Could you retype the listing word for word, from its first line through the line containing "最大料金が600円なので、上でご紹介した中では1番安い", and leave out the pictures?

§ **Supplied data**:
___

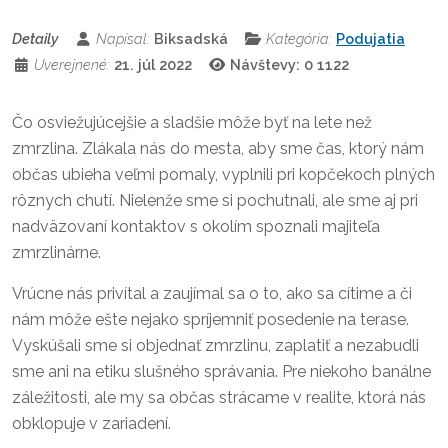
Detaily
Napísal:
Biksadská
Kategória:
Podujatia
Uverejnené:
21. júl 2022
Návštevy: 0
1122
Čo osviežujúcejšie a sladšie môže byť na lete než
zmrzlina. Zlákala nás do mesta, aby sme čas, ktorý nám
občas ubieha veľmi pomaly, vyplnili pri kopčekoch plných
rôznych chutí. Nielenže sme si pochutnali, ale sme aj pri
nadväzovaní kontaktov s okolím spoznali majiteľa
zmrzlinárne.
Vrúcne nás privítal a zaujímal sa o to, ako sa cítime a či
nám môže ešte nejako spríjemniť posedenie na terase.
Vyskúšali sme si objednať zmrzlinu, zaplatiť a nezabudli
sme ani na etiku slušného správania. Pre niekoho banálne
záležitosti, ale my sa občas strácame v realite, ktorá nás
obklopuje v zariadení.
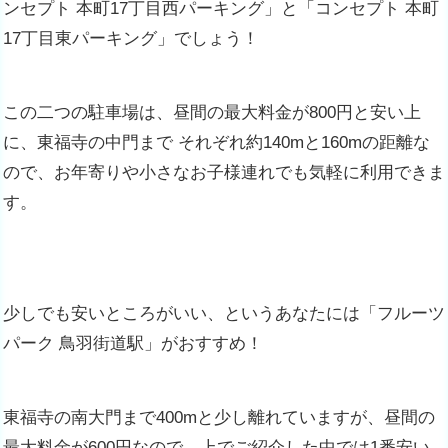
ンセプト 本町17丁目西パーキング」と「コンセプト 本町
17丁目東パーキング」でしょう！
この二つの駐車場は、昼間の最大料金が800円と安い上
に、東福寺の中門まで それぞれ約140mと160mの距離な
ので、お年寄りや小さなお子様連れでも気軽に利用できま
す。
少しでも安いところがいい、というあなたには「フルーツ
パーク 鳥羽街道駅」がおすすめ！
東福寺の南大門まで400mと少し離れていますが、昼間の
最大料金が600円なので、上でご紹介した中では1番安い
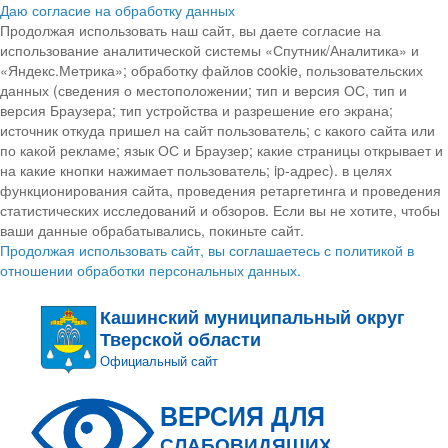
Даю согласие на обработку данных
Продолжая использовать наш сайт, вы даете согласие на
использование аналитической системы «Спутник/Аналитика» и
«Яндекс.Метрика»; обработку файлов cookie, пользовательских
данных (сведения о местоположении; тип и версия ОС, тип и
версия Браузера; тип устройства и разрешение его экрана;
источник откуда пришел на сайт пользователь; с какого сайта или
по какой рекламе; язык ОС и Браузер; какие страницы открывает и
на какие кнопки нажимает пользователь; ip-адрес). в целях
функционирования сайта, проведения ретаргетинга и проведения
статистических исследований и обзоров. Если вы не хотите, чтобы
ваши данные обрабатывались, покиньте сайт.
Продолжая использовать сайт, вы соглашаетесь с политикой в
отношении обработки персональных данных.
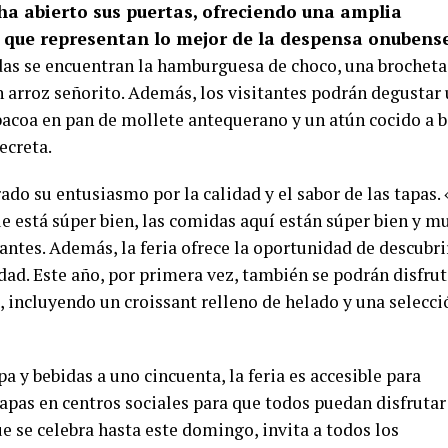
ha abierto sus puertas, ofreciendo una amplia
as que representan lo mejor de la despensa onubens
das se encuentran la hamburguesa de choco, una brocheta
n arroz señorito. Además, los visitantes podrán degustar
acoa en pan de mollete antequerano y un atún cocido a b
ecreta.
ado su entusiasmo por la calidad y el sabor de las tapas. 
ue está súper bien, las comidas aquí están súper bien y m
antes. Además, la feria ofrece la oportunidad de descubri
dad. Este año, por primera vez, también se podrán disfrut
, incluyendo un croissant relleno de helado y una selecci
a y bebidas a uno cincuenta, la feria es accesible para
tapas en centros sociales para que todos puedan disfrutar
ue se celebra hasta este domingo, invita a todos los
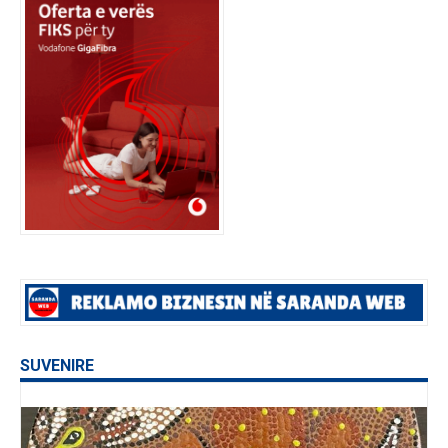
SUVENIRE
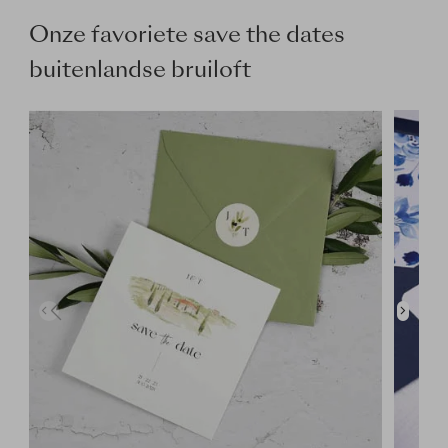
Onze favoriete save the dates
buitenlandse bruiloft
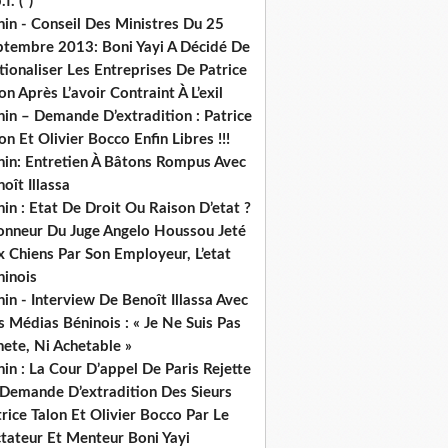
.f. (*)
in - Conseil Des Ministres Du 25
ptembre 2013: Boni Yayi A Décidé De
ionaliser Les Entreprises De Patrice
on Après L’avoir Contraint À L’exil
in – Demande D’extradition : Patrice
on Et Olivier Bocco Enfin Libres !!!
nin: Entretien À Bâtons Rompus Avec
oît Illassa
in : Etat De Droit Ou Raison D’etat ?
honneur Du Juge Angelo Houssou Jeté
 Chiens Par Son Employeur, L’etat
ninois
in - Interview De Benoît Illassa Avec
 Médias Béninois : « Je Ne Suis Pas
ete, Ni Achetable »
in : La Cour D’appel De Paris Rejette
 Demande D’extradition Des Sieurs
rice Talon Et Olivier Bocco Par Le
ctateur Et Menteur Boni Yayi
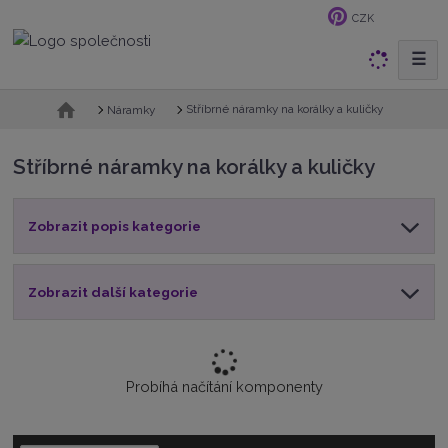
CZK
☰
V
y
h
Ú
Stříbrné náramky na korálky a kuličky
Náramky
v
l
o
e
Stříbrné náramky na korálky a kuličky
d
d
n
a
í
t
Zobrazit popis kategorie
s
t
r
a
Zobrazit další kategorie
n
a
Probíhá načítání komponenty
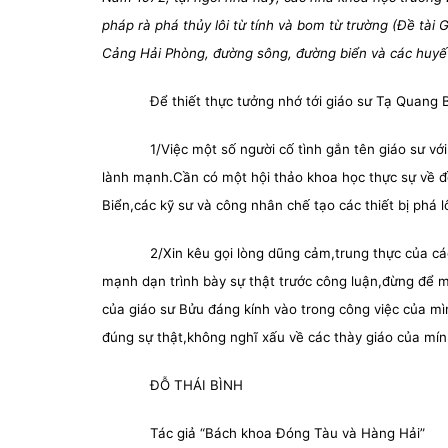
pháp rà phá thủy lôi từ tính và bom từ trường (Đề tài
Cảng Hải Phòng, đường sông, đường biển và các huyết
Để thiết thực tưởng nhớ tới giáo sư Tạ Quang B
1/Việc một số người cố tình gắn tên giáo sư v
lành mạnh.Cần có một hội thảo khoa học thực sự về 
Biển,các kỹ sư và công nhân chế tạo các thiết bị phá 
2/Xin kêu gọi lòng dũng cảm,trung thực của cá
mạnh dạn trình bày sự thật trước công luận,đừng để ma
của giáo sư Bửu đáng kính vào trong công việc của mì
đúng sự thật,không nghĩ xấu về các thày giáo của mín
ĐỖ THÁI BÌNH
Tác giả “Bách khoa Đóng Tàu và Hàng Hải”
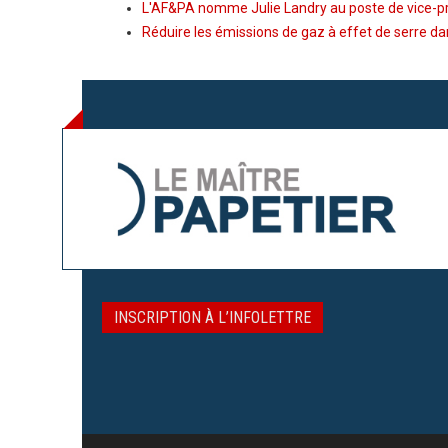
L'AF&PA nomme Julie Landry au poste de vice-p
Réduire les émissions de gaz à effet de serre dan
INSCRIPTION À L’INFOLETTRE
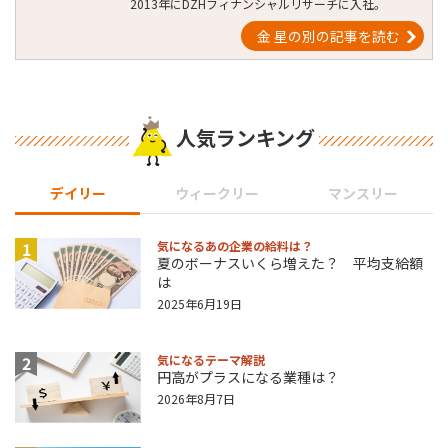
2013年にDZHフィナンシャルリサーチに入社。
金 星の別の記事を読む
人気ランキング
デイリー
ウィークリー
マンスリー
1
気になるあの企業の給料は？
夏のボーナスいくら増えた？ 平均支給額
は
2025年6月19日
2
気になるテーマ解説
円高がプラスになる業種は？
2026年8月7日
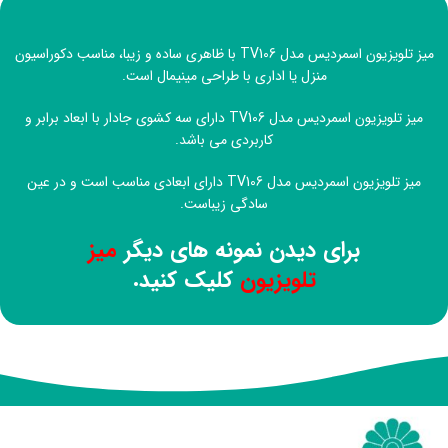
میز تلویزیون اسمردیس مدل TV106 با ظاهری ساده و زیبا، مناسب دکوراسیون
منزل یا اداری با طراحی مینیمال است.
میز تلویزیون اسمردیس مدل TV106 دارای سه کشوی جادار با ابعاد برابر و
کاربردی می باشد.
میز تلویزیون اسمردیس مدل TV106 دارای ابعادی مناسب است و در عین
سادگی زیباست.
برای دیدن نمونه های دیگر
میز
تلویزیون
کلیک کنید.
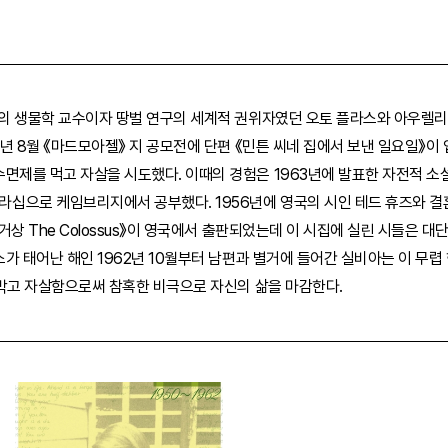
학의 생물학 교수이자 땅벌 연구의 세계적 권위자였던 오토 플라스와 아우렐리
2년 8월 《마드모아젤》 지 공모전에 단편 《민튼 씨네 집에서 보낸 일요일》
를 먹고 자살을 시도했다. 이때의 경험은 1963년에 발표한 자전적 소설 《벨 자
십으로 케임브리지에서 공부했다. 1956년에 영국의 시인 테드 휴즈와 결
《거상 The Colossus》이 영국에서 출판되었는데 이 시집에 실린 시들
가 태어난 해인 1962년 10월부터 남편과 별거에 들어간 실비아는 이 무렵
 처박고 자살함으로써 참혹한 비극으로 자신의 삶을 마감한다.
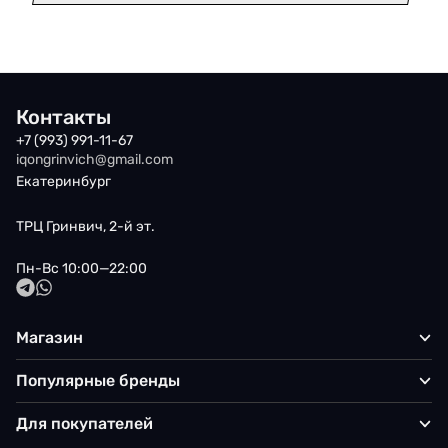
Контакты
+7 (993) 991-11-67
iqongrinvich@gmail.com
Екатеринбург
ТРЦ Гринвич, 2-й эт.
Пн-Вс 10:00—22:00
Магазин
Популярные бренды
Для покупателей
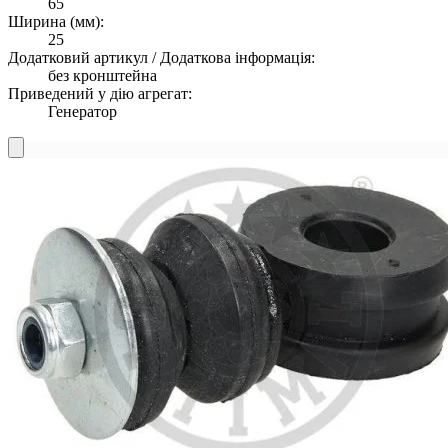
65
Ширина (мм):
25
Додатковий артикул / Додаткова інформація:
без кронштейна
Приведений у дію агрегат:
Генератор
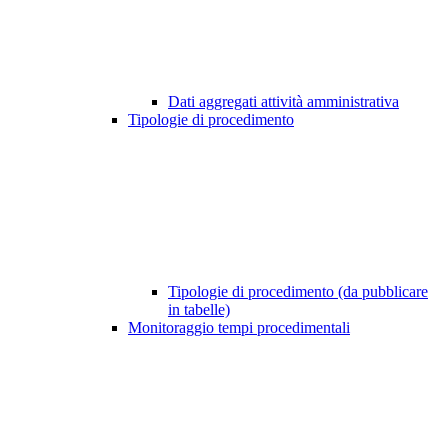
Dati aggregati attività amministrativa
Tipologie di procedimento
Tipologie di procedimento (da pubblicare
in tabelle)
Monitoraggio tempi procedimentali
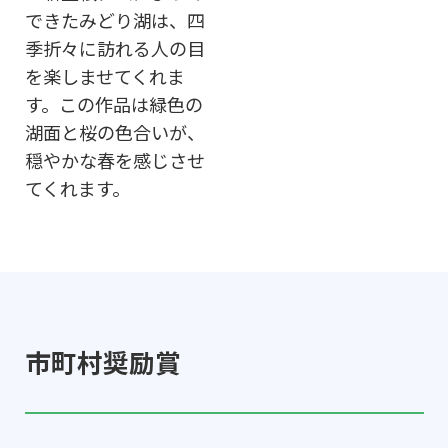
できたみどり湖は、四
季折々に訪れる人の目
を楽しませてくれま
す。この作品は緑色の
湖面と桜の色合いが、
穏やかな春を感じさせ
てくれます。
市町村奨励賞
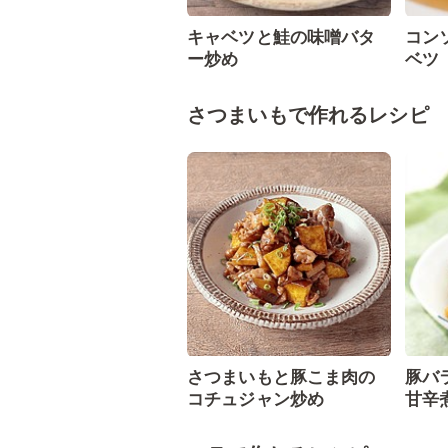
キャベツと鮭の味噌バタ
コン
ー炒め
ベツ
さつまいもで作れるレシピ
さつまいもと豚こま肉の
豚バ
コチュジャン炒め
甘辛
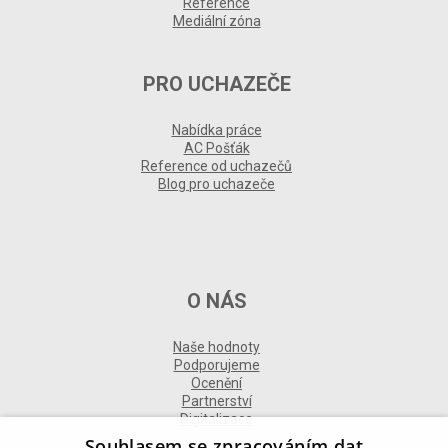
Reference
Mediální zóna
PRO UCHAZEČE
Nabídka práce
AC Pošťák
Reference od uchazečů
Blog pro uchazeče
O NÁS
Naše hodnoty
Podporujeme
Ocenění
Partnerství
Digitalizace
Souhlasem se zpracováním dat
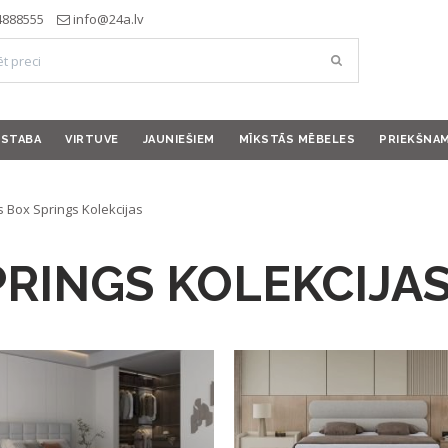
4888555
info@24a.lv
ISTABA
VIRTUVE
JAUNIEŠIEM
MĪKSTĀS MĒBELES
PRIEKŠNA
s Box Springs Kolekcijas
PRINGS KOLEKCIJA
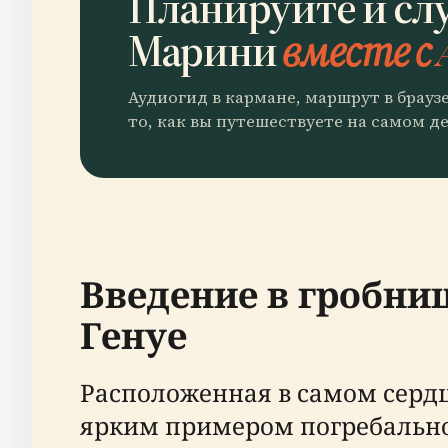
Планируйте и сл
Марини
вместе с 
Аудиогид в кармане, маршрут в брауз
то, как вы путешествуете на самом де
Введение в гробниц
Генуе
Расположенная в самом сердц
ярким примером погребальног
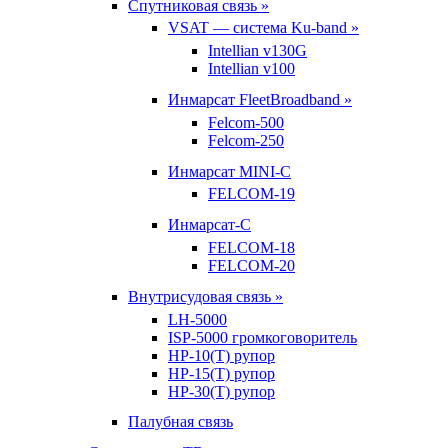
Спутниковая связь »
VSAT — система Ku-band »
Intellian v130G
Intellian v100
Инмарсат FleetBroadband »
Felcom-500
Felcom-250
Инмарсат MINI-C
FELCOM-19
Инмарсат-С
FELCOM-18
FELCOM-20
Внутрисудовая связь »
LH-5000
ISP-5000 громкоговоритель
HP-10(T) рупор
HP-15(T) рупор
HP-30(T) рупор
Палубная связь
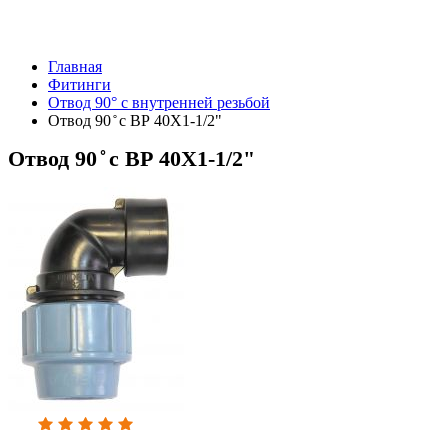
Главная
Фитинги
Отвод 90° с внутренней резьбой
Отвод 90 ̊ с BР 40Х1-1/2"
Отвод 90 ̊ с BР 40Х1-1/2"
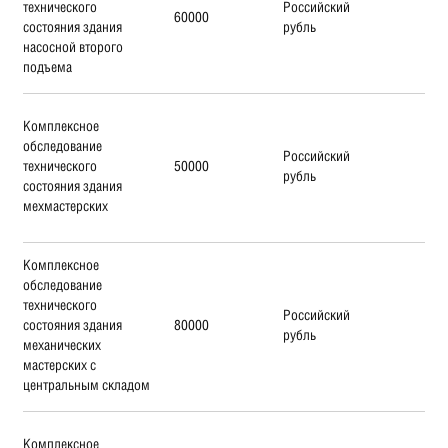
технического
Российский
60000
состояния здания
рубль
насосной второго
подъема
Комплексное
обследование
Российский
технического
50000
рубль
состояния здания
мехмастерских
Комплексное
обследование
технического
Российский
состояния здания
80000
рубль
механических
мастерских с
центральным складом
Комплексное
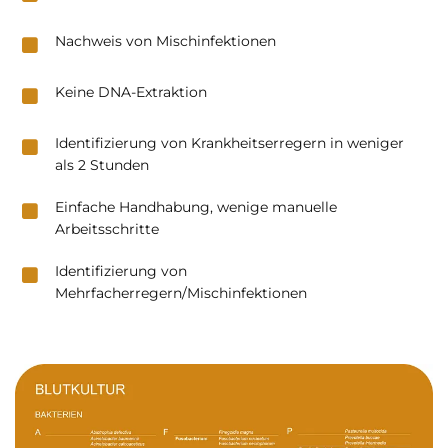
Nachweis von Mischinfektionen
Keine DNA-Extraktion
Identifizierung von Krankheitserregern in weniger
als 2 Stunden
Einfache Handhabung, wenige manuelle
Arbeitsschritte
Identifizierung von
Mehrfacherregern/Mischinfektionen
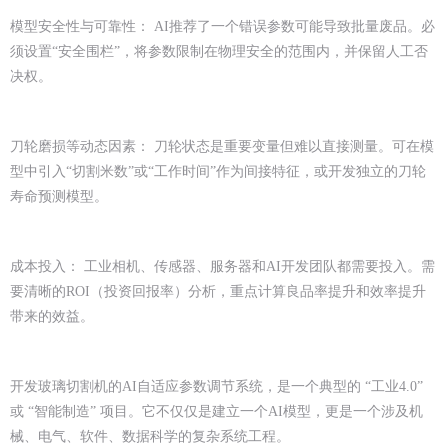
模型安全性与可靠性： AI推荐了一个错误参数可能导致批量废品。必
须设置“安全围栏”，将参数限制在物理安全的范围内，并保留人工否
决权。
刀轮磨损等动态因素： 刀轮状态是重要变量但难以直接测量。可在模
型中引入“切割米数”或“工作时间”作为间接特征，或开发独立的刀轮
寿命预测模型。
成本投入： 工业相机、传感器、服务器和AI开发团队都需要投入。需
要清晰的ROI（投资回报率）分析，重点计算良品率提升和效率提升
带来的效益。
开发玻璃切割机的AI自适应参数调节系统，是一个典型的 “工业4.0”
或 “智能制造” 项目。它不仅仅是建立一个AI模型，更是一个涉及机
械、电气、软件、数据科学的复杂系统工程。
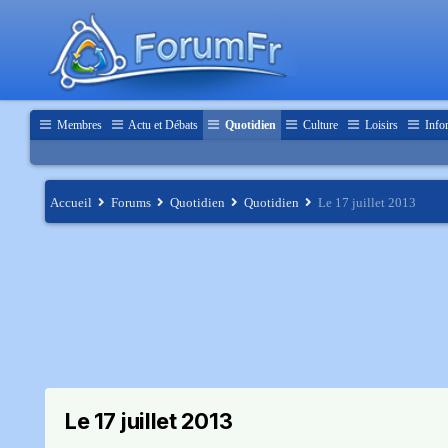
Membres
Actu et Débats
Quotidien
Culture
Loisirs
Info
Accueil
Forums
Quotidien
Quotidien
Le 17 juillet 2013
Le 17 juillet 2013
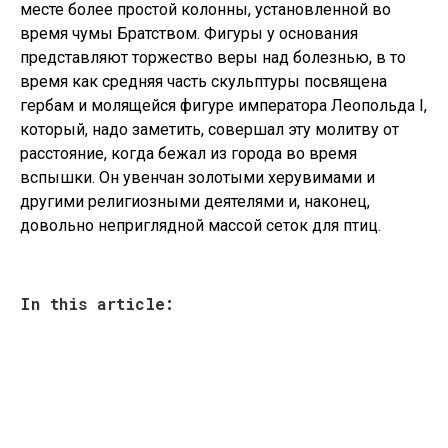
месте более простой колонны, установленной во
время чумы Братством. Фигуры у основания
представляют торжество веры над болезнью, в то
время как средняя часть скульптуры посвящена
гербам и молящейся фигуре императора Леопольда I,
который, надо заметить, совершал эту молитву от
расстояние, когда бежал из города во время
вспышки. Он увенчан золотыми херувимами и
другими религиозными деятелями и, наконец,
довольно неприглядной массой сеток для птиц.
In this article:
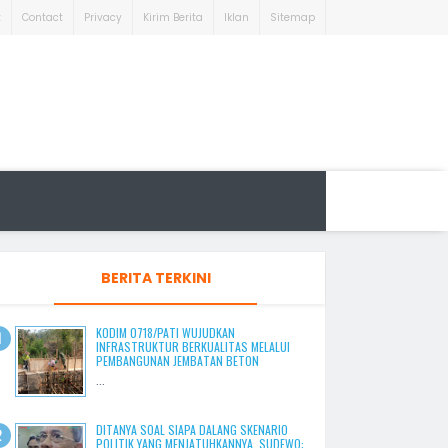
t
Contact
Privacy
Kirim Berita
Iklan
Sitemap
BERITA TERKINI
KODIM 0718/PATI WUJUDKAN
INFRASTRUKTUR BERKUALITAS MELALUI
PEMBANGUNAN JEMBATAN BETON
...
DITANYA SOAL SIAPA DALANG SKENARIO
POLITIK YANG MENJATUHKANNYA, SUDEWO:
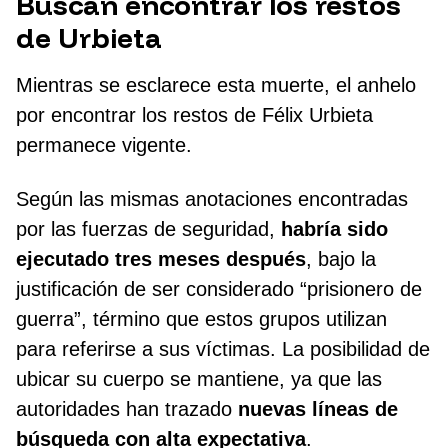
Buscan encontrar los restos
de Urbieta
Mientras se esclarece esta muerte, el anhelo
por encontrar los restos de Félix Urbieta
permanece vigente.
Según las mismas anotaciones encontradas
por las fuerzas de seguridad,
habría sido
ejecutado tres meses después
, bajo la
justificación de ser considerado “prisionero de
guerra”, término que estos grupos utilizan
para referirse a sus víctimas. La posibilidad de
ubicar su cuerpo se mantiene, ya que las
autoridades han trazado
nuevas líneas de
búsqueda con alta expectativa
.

___

§ **Response area**:
Detaily
Napísal:
Biksadská
Kategória:
Podujatia
Uverejnené:
21. júl 2022
Návštevy: 0
1122
Čo osviežujúcejšie a sladšie môže byť na lete než
zmrzlina. Zlákala nás do mesta, aby sme čas, ktorý nám
občas ubieha veľmi pomaly, vyplnili pri kopčekoch plných
rôznych chutí. Nielenže sme si pochutnali, ale sme aj pri
nadväzovaní kontaktov s okolím spoznali majiteľa
zmrzlinárne.
Vrúcne nás privítal a zaujímal sa o to, ako sa cítime a či
nám môže ešte nejako spríjemniť posedenie na terase.
Vyskúšali sme si objednať zmrzlinu, zaplatiť a nezabudli
sme ani na etiku slušného správania. Pre niekoho banálne
záležitosti, ale my sa občas strácame v realite, ktorá nás
obklopuje v zariadení.
ンセプト 本町17丁目西パーキング」と「コンセプト 本町
17丁目東パーキング」でしょう！
この二つの駐車場は、昼間の最大料金が800円と安い上
に、東福寺の中門まで それぞれ約140mと160mの距離な
ので、お年寄りや小さなお子様連れでも気軽に利用できま
す。
少しでも安いところがいい、というあなたには「フルーツ
パーク 鳥羽街道駅」がおすすめ！
東福寺の南大門まで400mと少し離れていますが、昼間の
最大料金が600円なので、上でご紹介した中では1番安い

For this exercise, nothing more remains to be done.